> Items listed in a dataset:
* * * * *
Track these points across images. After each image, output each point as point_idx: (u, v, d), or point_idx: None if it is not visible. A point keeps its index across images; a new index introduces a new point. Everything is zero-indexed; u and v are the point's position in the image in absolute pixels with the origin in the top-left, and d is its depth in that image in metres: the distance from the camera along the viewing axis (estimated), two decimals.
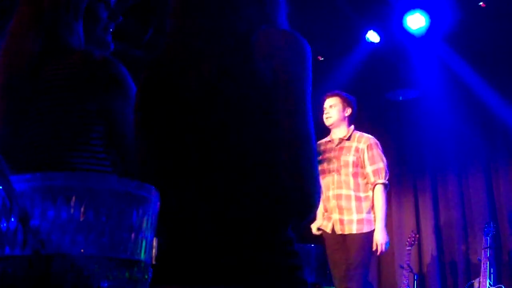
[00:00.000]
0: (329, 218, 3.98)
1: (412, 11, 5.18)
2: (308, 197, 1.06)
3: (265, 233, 1.07)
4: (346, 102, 4.12)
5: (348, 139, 4.06)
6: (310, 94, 1.10)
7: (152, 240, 0.57)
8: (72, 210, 0.50)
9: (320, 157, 4.01)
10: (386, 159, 4.14)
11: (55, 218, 0.49)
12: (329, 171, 4.00)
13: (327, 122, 4.12)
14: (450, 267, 5.87)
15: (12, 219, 0.49)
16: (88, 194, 0.50)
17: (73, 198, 0.50)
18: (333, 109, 4.10)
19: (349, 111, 4.11)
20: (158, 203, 0.57)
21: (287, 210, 1.09)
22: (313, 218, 4.08)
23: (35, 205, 0.49)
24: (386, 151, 6.25)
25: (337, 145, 4.05)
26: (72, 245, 0.49)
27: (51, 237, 0.49)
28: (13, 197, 0.49)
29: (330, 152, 4.04)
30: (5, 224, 0.50)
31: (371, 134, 4.22)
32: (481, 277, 4.70)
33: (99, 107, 1.40)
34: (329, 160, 3.98)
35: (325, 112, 4.13)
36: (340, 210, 3.92)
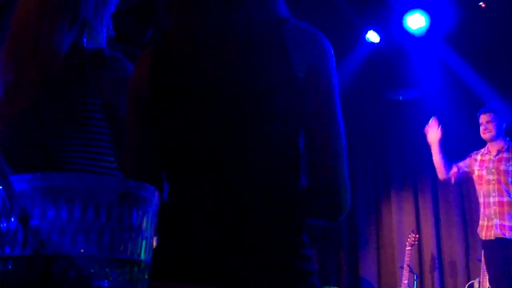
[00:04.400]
0: (490, 227, 4.31)
1: (412, 11, 5.18)
2: (340, 198, 1.02)
3: (282, 235, 1.03)
4: (502, 116, 4.47)
5: (507, 150, 4.39)
6: (338, 95, 1.08)
7: (152, 240, 0.57)
8: (72, 210, 0.50)
9: (478, 167, 4.44)
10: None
11: (55, 218, 0.49)
12: (489, 181, 4.36)
13: (485, 136, 4.46)
14: (450, 267, 5.87)
15: (12, 219, 0.49)
16: (88, 194, 0.50)
17: (73, 198, 0.50)
18: (491, 125, 4.42)
19: (504, 124, 4.46)
20: (158, 203, 0.57)
21: (317, 211, 1.06)
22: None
23: (35, 205, 0.49)
24: (386, 151, 6.27)
25: (495, 156, 4.39)
26: (72, 245, 0.49)
27: (51, 237, 0.49)
28: (13, 197, 0.49)
29: (489, 163, 4.39)
30: (5, 224, 0.50)
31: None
32: (481, 277, 4.71)
33: (105, 103, 1.40)
34: (488, 170, 4.34)
35: (482, 127, 4.46)
36: (502, 215, 4.26)
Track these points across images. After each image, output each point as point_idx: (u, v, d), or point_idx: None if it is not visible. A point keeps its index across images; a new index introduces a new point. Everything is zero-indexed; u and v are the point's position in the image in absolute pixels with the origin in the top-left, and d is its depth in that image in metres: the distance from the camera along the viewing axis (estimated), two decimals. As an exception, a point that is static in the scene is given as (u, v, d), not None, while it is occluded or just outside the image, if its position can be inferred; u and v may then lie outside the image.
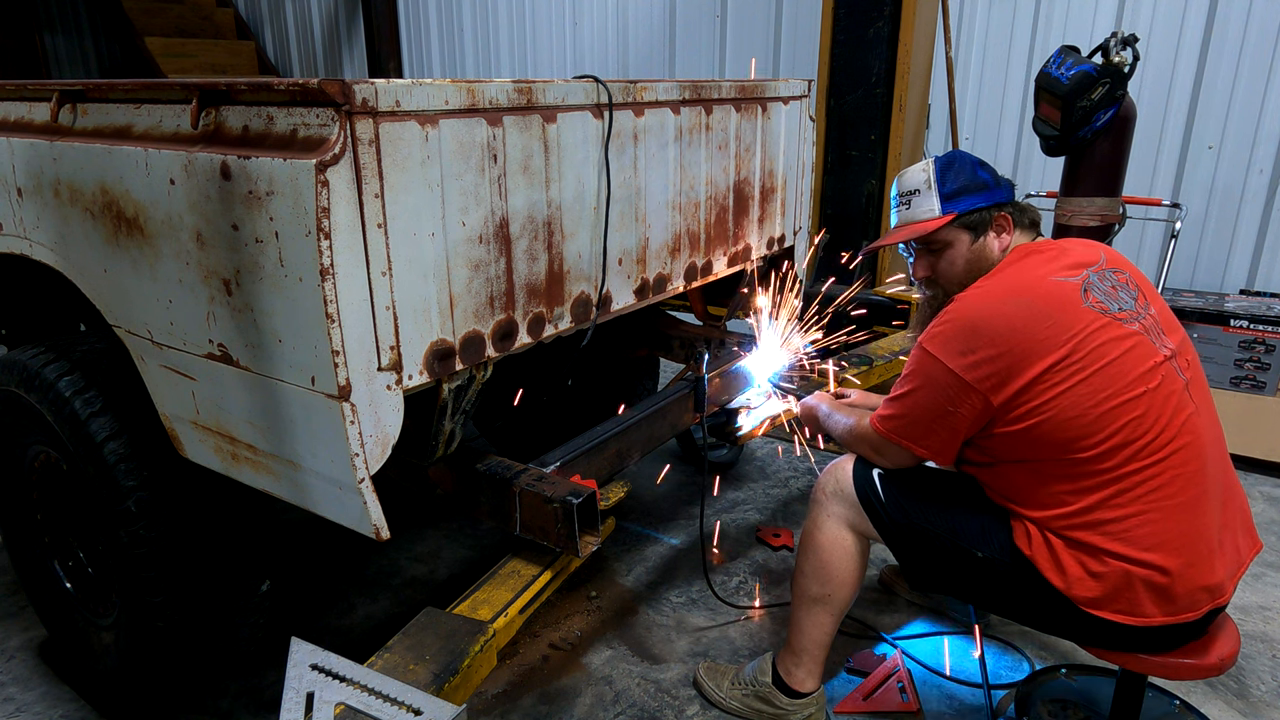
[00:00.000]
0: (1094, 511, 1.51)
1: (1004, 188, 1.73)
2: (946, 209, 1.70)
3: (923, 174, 1.74)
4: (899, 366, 2.91)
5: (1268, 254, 3.70)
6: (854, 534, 1.82)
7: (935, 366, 1.57)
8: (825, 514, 1.83)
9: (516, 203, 1.59)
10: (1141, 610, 1.50)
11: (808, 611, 1.89)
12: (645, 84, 1.88)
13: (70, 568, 2.13)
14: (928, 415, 1.61)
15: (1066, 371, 1.49)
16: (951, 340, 1.56)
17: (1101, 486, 1.50)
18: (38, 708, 2.10)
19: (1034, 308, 1.53)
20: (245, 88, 1.33)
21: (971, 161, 1.74)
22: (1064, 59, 2.88)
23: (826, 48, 3.34)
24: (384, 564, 2.72)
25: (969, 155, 1.75)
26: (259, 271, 1.32)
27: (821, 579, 1.84)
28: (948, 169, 1.72)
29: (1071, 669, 2.07)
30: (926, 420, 1.62)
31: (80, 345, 1.86)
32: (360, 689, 1.27)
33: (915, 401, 1.63)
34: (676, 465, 3.44)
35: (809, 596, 1.87)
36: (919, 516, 1.71)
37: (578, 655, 2.29)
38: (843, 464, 1.85)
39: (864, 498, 1.78)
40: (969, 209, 1.69)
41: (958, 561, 1.67)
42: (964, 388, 1.54)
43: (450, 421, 1.65)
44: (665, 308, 2.99)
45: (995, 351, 1.51)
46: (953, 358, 1.55)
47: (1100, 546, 1.50)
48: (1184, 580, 1.48)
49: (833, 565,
* * * * *
> Task prompt: Once a line of the records is found to contain "Everything", copy it out.

> Answer section:
Track these points across images. After each image, output each point as point_idx: (u, v, d), or point_idx: None if it is not visible. A point keeps its index across images; a new index introduces a new point. Everything is zero-indexed; u and v are the point's position in the image in absolute pixels with the origin in the top-left, and d is its depth in that image in metres: the distance from the camera along the viewing axis (estimated), two decimals.
Track these points across images. After each image, output each point as point_idx: (u, v, d), or point_idx: None if it is not visible. A point keeps its index across images; a new index introduces a new point. Everything is zero-indexed; u and v are the point's position in the image in absolute pixels with the origin in the top-left, and d is its depth in that image in metres: the distance from the camera along the viewing axis (estimated), two decimals. As an exception, a point that is static in the scene is given as (u, v, d), not None, while it is occluded or just outside the image, if its position can be inferred; u and v may then lie outside the image.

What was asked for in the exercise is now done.